Wawasan Islam – wasthmedia.com | Mufti dalam Islam adalah sosok yang memiliki peran penting dalam memberikan panduan hukum kepada umat Islam. Namun, Syekh Ali Jum’ah, seorang ulama terkemuka, menjelaskan bahwa terdapat perbedaan antara fatwa (pendapat hukum) dan hukum. Perbedaan ini terletak pada pemahaman terhadap realitas yang ada.
Syekh Ali Jum’ah menjelaskan perbedaan mendasar antara ahli fikih atau fakih dan seorang mufti. Seorang fakih (Ahli fikih) adalah seseorang yang memiliki pengetahuan tentang hukum Islam. Namun, seorang mufti, selain harus memiliki pengetahuan tentang hukum, juga harus memahami realitas yang ada dan memiliki kemampuan untuk menerapkan hukum sesuai dengan situasi yang bersifat relatif dan dinamis.
Seorang mufti diharapkan memiliki tiga kemampuan kunci:
- Pengetahuan tentang Hukum Allah: Mufti harus memiliki pemahaman yang mendalam tentang hukum-hukum Islam yang terdapat dalam Al-Quran dan Hadits.
- Pengetahuan tentang Realitas: Selain hukum-hukum tersebut, mufti juga harus memahami realitas yang ada di masyarakat, termasuk perkembangan sosial, ekonomi, dan politik.
- Kemampuan Menghubungkan Keduanya: Mufti harus mampu menghubungkan pengetahuan tentang hukum-hukum Islam dengan realitas yang dihadapi umat. Ini memungkinkan mereka untuk memberikan fatwa yang relevan dengan situasi saat ini.
Dengan ketiga kemampuan ini, seorang mufti dapat memberikan fatwa sambil mempertimbangkan maqashid syariah (tujuan hukum Islam), kemaslahatan manusia, dan ijma’ umat (kesepakatan umat Islam).
Namun, jika seorang mufti tidak memperhatikan semua faktor ini dan mengabaikan realitas yang ada, maka ia dapat dinilai sebagai mufti yang tidak kompeten atau “mufti majin.” Para ulama Islam selalu menekankan pentingnya menjauhi mufti-mufti semacam itu.

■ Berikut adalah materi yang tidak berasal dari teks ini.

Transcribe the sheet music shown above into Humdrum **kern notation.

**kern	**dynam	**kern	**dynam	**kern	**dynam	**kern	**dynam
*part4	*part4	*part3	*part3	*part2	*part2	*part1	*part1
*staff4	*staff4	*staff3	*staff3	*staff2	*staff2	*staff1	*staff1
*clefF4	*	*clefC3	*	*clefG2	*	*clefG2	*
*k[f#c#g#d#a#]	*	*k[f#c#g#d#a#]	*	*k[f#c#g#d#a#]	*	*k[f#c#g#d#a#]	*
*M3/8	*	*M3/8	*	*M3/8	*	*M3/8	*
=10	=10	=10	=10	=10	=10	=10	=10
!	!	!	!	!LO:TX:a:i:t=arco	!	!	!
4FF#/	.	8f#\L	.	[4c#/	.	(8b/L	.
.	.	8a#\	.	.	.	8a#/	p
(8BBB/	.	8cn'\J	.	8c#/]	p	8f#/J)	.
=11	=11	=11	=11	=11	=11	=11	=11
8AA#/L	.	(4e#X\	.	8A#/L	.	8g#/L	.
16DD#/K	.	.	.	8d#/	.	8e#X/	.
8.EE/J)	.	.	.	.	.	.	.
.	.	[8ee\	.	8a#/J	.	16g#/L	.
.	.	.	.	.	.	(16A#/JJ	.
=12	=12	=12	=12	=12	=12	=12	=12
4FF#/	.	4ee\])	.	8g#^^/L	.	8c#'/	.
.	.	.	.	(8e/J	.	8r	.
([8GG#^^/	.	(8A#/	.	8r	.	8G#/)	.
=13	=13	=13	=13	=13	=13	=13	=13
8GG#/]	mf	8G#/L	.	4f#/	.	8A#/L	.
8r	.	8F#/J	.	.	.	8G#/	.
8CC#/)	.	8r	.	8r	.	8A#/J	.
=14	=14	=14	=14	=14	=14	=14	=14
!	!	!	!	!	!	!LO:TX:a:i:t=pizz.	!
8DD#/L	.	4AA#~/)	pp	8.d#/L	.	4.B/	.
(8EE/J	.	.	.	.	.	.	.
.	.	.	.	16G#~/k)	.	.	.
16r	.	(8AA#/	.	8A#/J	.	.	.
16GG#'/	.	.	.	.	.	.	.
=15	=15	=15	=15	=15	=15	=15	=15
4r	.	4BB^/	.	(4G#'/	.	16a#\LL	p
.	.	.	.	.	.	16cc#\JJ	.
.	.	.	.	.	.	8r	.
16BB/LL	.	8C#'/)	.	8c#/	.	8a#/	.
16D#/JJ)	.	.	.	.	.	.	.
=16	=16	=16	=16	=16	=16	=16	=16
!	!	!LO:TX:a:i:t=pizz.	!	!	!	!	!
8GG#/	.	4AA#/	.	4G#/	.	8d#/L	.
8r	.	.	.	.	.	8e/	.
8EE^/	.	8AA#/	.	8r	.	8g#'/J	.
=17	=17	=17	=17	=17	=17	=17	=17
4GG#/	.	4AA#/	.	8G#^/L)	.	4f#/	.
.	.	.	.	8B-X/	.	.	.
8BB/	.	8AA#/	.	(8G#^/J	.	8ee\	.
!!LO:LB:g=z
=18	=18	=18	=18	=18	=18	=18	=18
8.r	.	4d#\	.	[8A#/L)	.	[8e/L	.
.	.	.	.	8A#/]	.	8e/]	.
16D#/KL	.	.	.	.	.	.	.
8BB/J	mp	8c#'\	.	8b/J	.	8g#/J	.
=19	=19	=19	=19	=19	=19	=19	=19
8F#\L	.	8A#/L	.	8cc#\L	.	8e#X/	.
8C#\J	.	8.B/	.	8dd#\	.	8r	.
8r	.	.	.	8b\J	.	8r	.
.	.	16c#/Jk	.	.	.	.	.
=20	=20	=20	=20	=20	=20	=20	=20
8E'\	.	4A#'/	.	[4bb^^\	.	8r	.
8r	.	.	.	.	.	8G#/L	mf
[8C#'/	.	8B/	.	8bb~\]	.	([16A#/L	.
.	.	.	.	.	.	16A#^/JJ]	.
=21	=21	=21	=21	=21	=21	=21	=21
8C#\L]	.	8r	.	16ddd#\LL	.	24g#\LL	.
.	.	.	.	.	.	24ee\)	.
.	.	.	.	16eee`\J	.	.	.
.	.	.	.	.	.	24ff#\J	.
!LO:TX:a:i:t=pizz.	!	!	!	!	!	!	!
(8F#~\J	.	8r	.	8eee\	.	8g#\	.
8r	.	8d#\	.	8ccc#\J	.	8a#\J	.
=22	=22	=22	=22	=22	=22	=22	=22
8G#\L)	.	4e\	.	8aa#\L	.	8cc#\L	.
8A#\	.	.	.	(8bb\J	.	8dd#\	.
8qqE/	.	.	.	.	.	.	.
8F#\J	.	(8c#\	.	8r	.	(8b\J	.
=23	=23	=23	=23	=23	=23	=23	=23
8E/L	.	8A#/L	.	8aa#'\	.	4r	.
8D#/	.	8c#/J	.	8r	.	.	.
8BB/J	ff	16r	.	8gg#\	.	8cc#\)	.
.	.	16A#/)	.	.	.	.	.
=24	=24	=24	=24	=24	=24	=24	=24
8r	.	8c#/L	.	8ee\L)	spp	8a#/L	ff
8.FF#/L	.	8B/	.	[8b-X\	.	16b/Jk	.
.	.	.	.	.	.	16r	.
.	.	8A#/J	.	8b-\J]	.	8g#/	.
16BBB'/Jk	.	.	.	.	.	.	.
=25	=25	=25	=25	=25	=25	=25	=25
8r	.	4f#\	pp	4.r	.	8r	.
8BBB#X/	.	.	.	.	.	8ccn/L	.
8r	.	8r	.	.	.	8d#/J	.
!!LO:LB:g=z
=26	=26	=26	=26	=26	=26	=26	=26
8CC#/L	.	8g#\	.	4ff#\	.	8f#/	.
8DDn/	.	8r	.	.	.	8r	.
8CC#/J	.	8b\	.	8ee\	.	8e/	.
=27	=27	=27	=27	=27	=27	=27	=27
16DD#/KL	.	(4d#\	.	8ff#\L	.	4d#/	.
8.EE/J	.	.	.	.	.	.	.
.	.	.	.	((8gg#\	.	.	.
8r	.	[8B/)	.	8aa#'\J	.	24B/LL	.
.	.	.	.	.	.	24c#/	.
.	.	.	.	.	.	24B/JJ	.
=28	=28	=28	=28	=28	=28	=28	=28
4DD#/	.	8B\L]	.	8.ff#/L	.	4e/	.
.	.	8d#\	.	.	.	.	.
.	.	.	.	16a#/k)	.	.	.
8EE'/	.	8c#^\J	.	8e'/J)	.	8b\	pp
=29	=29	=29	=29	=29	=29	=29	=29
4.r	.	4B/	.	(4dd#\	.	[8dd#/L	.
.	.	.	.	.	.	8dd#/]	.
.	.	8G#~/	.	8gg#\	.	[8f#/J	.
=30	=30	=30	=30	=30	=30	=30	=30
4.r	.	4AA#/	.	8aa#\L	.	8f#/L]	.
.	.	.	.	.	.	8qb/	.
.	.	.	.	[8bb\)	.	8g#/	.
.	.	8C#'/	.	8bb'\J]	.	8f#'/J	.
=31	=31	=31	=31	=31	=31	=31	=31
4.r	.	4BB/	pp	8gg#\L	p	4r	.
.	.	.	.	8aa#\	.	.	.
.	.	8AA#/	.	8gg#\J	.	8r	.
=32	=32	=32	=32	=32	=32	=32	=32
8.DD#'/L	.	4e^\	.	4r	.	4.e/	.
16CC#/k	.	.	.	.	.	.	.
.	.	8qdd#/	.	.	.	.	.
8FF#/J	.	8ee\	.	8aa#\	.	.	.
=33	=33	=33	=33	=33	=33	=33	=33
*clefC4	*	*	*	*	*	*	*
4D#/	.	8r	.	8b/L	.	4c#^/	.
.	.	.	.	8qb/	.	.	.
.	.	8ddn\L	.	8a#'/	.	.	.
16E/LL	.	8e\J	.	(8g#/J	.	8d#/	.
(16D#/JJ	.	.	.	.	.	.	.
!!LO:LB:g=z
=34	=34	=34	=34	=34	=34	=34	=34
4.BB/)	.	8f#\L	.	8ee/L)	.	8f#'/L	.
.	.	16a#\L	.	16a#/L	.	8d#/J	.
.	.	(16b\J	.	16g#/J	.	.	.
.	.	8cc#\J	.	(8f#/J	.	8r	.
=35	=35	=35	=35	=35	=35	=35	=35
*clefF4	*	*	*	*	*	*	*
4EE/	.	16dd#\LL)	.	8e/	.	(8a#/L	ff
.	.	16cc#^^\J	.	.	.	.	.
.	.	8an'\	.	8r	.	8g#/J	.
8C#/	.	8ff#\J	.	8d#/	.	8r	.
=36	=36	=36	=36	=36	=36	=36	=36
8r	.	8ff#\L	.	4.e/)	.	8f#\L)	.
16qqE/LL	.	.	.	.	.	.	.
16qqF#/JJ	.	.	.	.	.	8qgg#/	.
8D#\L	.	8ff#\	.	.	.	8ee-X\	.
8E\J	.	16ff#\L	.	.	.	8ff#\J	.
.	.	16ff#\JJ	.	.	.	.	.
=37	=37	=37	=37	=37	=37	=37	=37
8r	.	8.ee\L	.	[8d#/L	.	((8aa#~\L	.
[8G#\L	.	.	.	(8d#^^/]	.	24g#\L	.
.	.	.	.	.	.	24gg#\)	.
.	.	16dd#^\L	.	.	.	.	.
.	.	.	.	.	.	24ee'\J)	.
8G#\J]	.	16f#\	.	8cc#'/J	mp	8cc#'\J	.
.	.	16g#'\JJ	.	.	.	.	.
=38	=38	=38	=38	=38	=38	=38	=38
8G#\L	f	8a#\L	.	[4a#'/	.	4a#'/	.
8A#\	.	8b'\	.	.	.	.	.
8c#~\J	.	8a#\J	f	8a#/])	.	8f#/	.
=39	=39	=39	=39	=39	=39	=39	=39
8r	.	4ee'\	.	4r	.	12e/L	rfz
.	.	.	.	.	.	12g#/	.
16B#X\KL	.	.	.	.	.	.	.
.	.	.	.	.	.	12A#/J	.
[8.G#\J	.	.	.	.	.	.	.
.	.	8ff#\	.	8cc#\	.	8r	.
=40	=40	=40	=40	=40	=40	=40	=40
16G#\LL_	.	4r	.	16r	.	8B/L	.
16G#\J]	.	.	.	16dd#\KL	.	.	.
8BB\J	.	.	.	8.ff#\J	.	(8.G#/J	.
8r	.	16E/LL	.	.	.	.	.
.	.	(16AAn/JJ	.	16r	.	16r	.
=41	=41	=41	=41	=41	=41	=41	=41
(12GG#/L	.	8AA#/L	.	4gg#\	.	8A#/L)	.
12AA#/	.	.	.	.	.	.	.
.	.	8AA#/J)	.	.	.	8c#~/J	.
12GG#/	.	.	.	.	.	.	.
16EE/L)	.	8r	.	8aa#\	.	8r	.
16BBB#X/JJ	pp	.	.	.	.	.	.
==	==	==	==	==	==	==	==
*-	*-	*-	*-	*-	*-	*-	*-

Sebagai contoh, jika seseorang membaca hukum dalam kitab klasik dan mencoba menerapkannya pada situasi yang berbeda dari masa ketika hukum itu ditetapkan, tanpa memahami perbedaan-perbedaan kontekstual, maka hal ini dapat mengarah pada kesesatan. Menurut Syekh Ali Jum’ah, kebenaran harus ditempatkan pada konteks yang sesuai.
al-Imam al-Qarafi berkata dalam kitab al-Ihkam fi Tamyiz al-Fatawa ‘an al-Ahkam bahwa jika seseorang membaca hukum dalam kitab, semisal pendapat Imam Malik yang datang sejak 1200 tahun lalu, kemudian dia menerapkan pada masa sekarang yang berbeda dari masa Imam Malik hidup, tanpa mengetahui perbedaan yang ada pada dua masa itu, maka dia itu sesat dan menyesatkan.
Dewan Ulama Senior di al-Azhar asy-Syarif melarang orang-orang yang tidak kompeten memberikan fatwa untuk mencegah kekacauan dalam masyarakat. Namun, ini bukanlah penghinaan terhadap ulama al-Azhar. Sebaliknya, tindakan tersebut adalah upaya untuk menempatkan setiap individu pada posisi yang sesuai dengan pengetahuan dan pemahamannya.
Dengan pemahaman yang mendalam tentang peran mufti dalam Islam, Syekh Ali Jum’ah mengingatkan kita tentang pentingnya pengetahuan, pemahaman, dan relevansi dalam memberikan panduan hukum dalam konteks dunia yang selalu berubah.